(Exercise details)
Find the string "Note" in the records. Copy each line that has it.

(Stored items)
------------

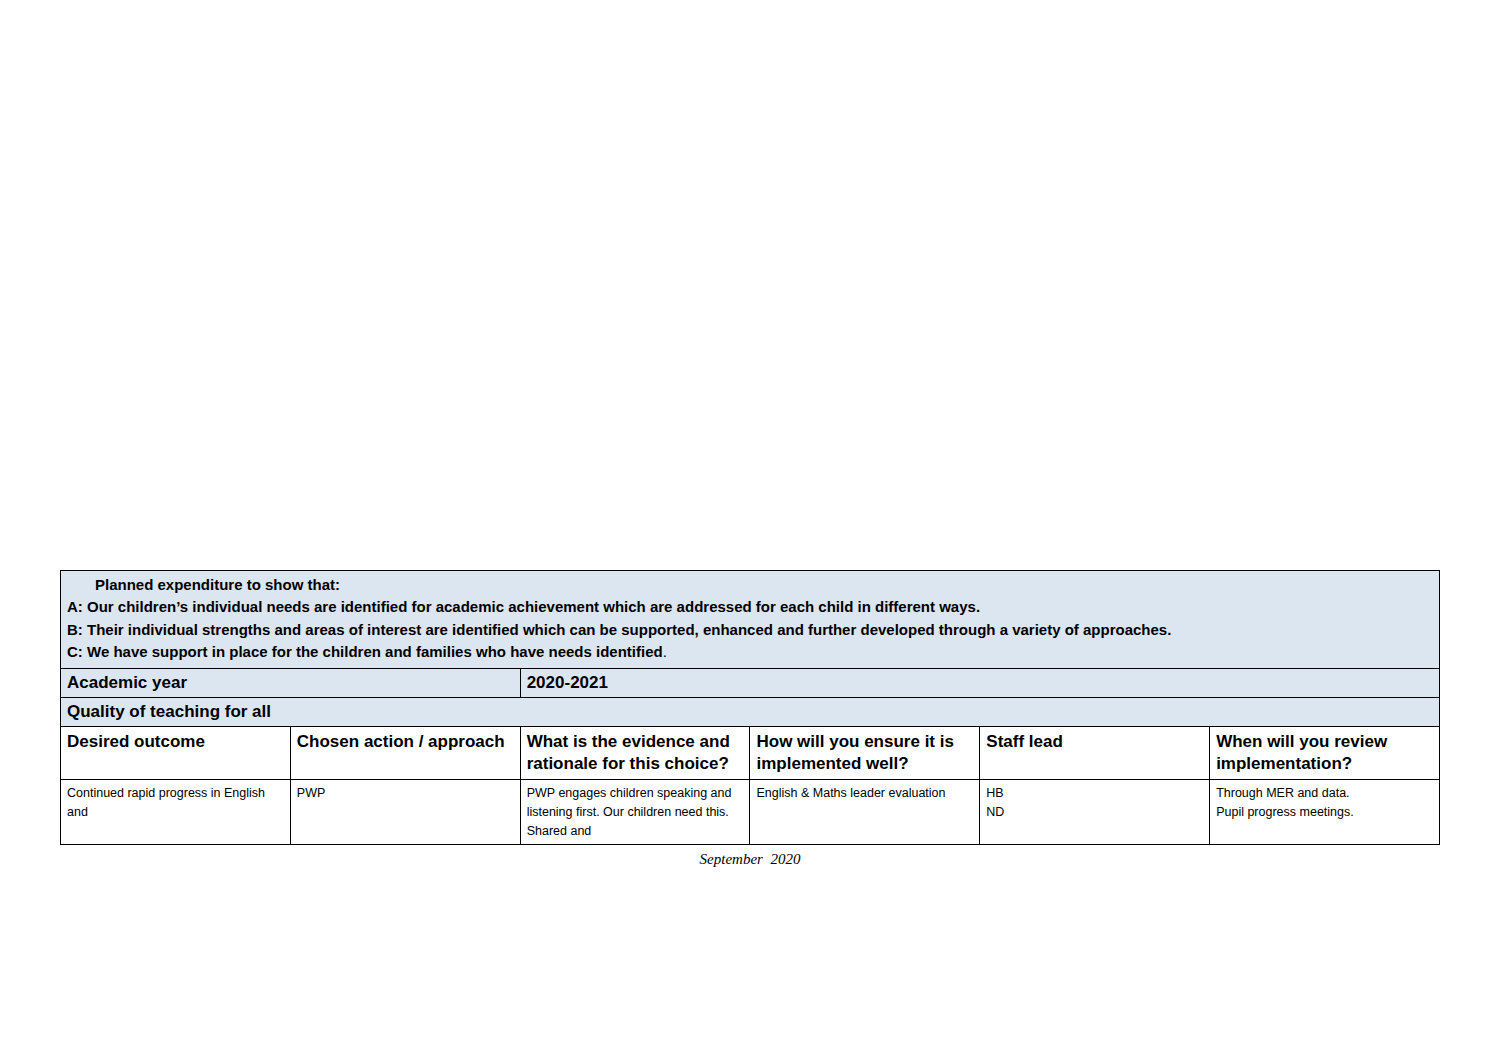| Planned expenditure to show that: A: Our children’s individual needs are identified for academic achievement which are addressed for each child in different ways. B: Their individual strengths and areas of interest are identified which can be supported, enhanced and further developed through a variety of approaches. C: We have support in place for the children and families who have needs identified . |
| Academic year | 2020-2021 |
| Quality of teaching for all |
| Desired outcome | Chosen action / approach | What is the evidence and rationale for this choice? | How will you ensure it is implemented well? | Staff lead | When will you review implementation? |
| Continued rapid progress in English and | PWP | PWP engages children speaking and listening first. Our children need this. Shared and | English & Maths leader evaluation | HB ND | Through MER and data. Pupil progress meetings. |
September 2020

------------

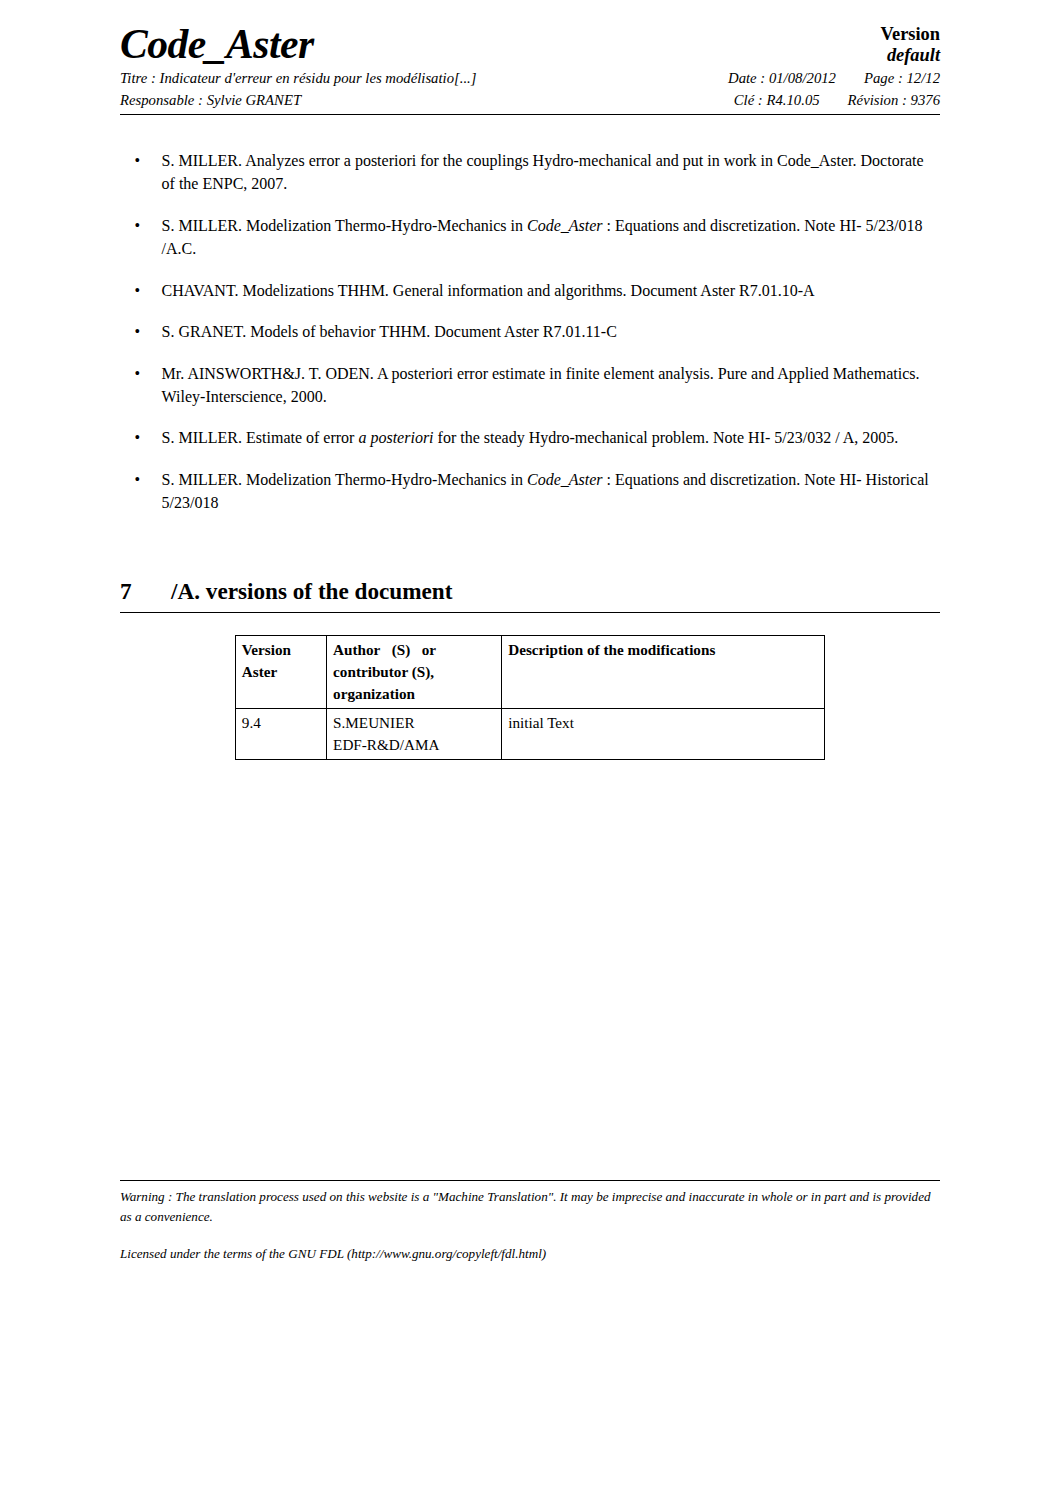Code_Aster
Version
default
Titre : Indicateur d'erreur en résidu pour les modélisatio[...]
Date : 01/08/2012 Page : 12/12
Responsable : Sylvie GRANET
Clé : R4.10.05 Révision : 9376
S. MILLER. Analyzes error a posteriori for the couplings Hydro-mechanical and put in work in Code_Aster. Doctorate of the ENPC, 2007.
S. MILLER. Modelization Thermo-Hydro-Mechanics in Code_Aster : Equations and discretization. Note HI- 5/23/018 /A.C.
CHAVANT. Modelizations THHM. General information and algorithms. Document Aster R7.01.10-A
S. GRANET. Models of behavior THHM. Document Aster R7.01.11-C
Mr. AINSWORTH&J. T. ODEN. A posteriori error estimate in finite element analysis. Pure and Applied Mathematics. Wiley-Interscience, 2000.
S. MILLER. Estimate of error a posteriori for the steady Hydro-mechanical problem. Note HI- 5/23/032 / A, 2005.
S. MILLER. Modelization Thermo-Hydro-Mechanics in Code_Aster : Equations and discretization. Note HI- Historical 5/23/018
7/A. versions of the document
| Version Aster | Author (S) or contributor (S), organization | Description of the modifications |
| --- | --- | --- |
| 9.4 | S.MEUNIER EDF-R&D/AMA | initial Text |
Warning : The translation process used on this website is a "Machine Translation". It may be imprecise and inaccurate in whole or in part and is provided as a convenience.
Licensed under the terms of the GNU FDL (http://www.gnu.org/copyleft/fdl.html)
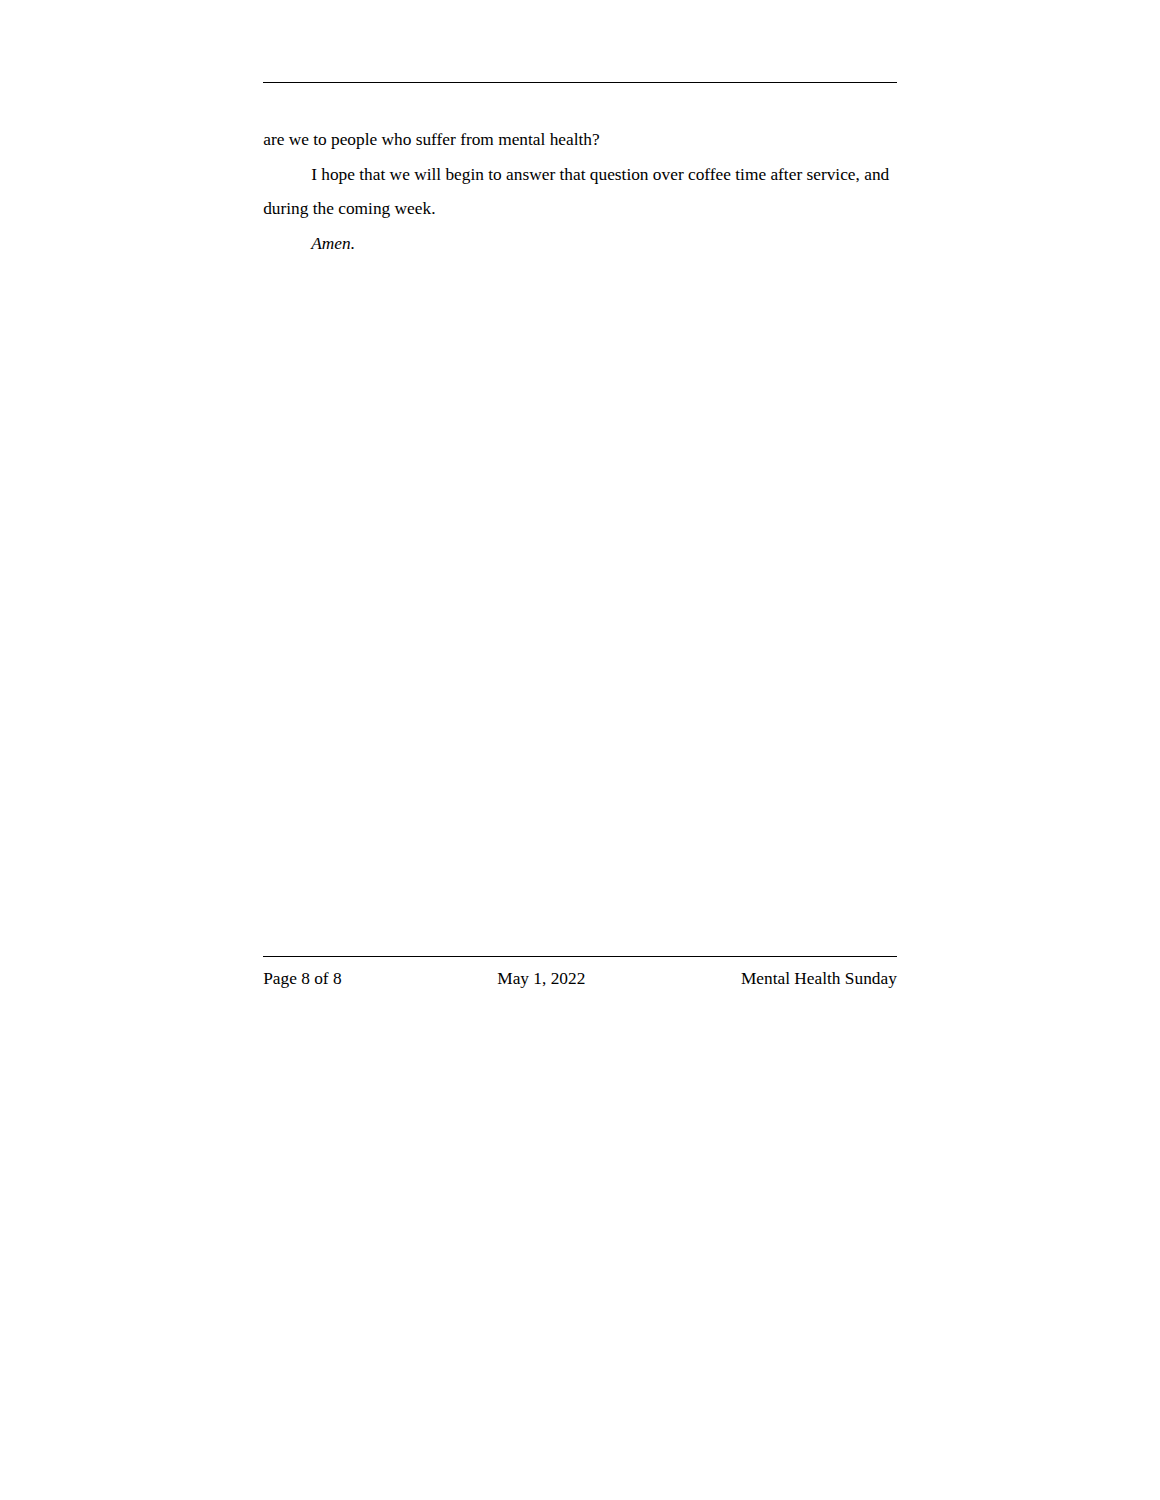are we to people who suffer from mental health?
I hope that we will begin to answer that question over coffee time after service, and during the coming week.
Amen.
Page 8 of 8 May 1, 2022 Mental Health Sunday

------------

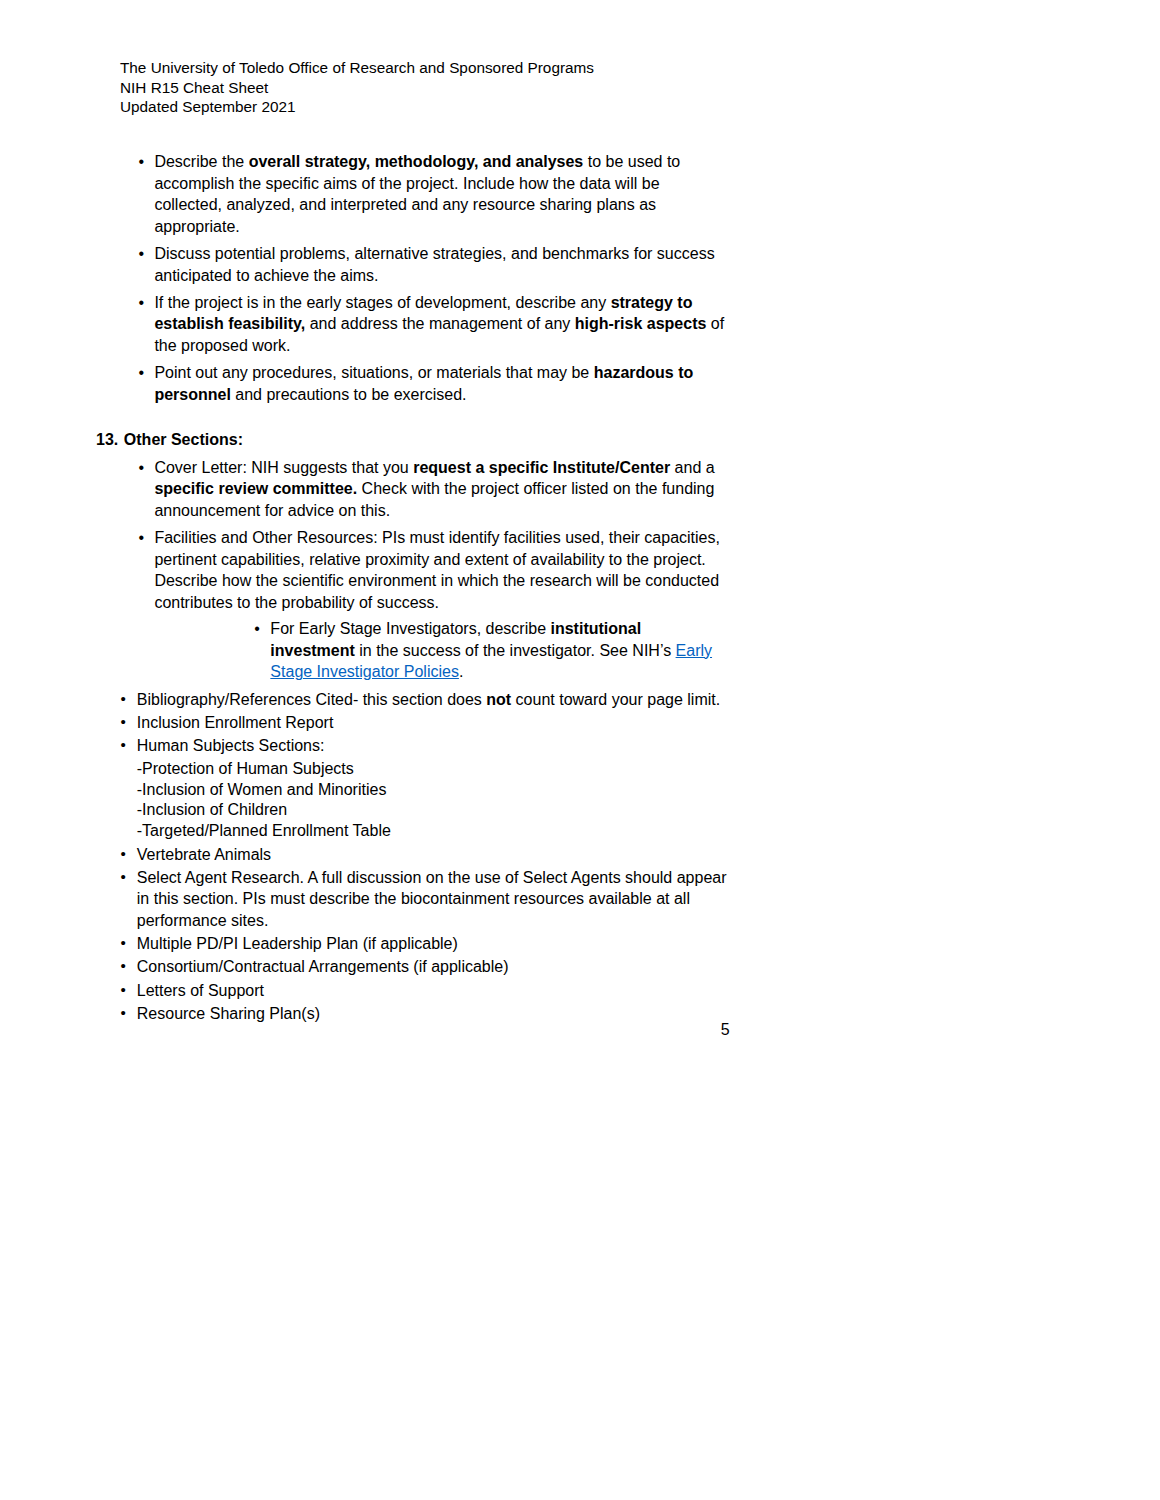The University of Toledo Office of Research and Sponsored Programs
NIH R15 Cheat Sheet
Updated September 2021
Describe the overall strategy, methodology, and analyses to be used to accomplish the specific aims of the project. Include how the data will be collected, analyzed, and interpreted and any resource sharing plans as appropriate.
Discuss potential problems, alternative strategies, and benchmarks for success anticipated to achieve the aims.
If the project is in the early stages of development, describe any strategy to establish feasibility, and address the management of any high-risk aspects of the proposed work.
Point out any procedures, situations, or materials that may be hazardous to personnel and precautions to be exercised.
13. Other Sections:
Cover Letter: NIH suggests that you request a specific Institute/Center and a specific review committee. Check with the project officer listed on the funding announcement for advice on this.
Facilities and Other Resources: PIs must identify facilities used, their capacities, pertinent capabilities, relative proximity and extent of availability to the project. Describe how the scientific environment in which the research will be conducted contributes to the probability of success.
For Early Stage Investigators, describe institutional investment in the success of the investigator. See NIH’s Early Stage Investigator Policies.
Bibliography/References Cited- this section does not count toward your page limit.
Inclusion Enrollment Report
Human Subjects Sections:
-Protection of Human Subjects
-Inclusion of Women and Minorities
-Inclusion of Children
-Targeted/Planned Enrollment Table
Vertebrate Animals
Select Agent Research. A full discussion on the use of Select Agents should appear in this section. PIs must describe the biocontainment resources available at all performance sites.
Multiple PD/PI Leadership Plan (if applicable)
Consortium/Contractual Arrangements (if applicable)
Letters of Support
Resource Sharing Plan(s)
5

------------

(Exercise output)
S. MILLER. Modelization Thermo-Hydro-Mechanics in Code_Aster : Equations and discretization. Note HI- 5/23/018 /A.C.
S. MILLER. Estimate of error a posteriori for the steady Hydro-mechanical problem. Note HI- 5/23/032 / A, 2005.
S. MILLER. Modelization Thermo-Hydro-Mechanics in Code_Aster : Equations and discretization. Note HI- Historical 5/23/018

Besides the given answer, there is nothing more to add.